Releyendo a nuestro autor favorito, costumbre que no hemos abandonado por ningún motivo, por cuanto nos proporciona el deleite literario que tanto nos agrada, releyendo, decíamos, una de sus crónicas fechadas en el año 1970, comprobamos con sorpresa cómo algunos problemas actuales, que devastan la humanidad, poseían antigua data. Porque de 1970 a 2020 hay exactamente 50 años, o sea, medio siglo, y ha pasado de todo en el planeta: la tecnología cambió nuestras costumbres para siempre y el desarrollo ha sido inmenso, con excepción hecha del progreso mental, donde todavía parecemos trogloditas. Pues bien, en sus célebres crónicas literarias, el escritor aludía a los problemas que aquejaban el orbe: la explosión demográfica, la contaminación de los mares, el smog en las ciudades, el hervidero de las grandes metrópolis. Apuntaba un horizonte oscuro para el año 2000. Ya sabemos que el cambio de milenio trajo numerosas conjeturas apocalípticas. Él veía en esa fecha prácticamente un caos. ¿Se equivocó? Para nada.
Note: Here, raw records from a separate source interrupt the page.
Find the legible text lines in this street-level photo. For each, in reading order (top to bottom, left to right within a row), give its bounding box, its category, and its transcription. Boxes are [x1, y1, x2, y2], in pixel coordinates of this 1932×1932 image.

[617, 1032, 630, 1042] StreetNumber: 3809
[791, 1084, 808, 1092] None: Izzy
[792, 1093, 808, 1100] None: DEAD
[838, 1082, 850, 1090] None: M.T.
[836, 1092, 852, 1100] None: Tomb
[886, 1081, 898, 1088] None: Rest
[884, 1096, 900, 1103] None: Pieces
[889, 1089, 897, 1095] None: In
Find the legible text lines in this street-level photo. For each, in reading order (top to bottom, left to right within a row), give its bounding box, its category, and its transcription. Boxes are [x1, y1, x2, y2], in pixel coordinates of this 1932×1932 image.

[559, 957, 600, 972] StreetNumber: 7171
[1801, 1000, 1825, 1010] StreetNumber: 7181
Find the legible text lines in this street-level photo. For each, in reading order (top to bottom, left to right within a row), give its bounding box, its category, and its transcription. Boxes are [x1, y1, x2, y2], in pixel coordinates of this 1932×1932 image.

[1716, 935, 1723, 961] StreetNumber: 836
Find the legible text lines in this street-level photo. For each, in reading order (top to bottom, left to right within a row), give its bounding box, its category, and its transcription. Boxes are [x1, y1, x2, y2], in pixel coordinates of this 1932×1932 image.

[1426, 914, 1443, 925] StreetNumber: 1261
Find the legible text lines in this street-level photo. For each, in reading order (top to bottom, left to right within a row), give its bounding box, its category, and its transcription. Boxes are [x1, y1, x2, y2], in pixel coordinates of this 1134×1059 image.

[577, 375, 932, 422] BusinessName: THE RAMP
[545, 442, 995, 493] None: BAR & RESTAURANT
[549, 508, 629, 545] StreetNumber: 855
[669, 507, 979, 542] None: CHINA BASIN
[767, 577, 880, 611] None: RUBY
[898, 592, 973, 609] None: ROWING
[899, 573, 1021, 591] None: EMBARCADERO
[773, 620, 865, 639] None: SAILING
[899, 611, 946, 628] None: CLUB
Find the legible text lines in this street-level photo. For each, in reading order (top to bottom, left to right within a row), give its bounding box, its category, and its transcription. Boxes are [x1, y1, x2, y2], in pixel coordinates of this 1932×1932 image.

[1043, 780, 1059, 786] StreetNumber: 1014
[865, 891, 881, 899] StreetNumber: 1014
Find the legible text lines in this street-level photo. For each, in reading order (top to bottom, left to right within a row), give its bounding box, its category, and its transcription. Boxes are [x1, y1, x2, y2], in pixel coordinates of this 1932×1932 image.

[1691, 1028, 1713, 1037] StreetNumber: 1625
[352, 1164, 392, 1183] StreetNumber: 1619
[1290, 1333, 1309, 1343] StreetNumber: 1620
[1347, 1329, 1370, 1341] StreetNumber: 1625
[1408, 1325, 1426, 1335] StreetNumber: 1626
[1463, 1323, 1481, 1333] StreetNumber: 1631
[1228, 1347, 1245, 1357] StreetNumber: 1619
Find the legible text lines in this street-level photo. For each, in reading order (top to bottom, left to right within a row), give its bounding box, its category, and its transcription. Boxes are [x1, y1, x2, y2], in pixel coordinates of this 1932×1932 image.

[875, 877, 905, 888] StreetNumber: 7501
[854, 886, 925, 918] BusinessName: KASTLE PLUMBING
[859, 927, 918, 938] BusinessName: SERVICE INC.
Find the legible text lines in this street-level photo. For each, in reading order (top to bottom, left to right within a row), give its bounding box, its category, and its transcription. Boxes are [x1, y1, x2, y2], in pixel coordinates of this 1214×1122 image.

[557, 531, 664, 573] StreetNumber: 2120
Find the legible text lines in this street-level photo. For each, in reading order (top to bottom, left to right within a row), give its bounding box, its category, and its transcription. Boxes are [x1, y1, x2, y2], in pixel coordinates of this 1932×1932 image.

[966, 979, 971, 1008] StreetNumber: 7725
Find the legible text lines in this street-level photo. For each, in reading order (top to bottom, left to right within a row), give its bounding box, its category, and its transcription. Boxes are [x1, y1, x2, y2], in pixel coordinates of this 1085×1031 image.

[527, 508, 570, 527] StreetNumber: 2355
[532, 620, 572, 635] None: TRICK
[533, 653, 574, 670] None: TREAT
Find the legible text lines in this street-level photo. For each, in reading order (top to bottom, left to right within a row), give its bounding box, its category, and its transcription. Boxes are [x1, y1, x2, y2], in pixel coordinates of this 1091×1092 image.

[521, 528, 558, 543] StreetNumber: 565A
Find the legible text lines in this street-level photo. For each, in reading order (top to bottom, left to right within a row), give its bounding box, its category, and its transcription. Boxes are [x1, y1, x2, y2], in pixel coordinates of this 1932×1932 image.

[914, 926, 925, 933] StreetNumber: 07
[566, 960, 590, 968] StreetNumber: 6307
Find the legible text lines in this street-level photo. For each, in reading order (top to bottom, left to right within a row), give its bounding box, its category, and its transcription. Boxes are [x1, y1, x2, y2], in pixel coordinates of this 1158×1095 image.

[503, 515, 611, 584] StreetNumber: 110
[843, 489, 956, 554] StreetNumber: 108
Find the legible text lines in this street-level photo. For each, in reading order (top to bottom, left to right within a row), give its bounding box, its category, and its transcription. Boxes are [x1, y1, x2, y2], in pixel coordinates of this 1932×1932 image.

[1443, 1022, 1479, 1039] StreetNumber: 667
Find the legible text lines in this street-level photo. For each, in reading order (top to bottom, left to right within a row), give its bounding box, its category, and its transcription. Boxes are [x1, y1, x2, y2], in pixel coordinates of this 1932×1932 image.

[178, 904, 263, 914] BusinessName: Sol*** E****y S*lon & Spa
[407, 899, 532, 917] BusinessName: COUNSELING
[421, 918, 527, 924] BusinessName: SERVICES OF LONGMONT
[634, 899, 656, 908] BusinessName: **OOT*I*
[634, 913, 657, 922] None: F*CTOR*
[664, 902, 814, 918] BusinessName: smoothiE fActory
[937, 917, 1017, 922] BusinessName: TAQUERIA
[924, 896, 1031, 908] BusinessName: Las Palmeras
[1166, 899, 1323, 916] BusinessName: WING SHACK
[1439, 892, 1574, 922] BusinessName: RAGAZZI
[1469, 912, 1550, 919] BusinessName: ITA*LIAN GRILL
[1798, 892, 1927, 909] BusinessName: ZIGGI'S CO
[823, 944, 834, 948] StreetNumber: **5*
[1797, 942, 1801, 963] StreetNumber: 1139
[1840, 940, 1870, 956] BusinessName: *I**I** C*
La contaminación ambiental en el territorio y los mares es considerable y acorta la vida de la flora y fauna; la utilización desmedida del agua desertifica las tierras, los nacimientos no se detienen y ya vamos en cerca de siete mil millones de personas, estando previsto que la población mundial alcance los 8.500 millones en 2030 y 9.700 millones en 2050. La pobreza continúa extendiéndose, fruto de la explosión demográfica y la vida en las ciudades es caótica y catastrófica. No, el hombre no se equivocaba en sus aprensiones y mucho tememos que, volviendo la mirada más atrás, encontraremos otras personas que también presagiaban estas calamidades. Triste espectáculo. Tristeza y rabia porque nos damos cuenta que nadie tiene o busca la solución, prefiriendo la comodidad que otorga el dinero y despreocupándose egoístamente del resto de las personas. ¿Alguna predicción para el año 2100? Con seguridad el ser humano llegará al planeta Marte mientras la Tierra comienza a resquebrajarse internamente, obligando al mundo tomar medidas draconianas donde la muerte de muchos será la esperanza de pocos.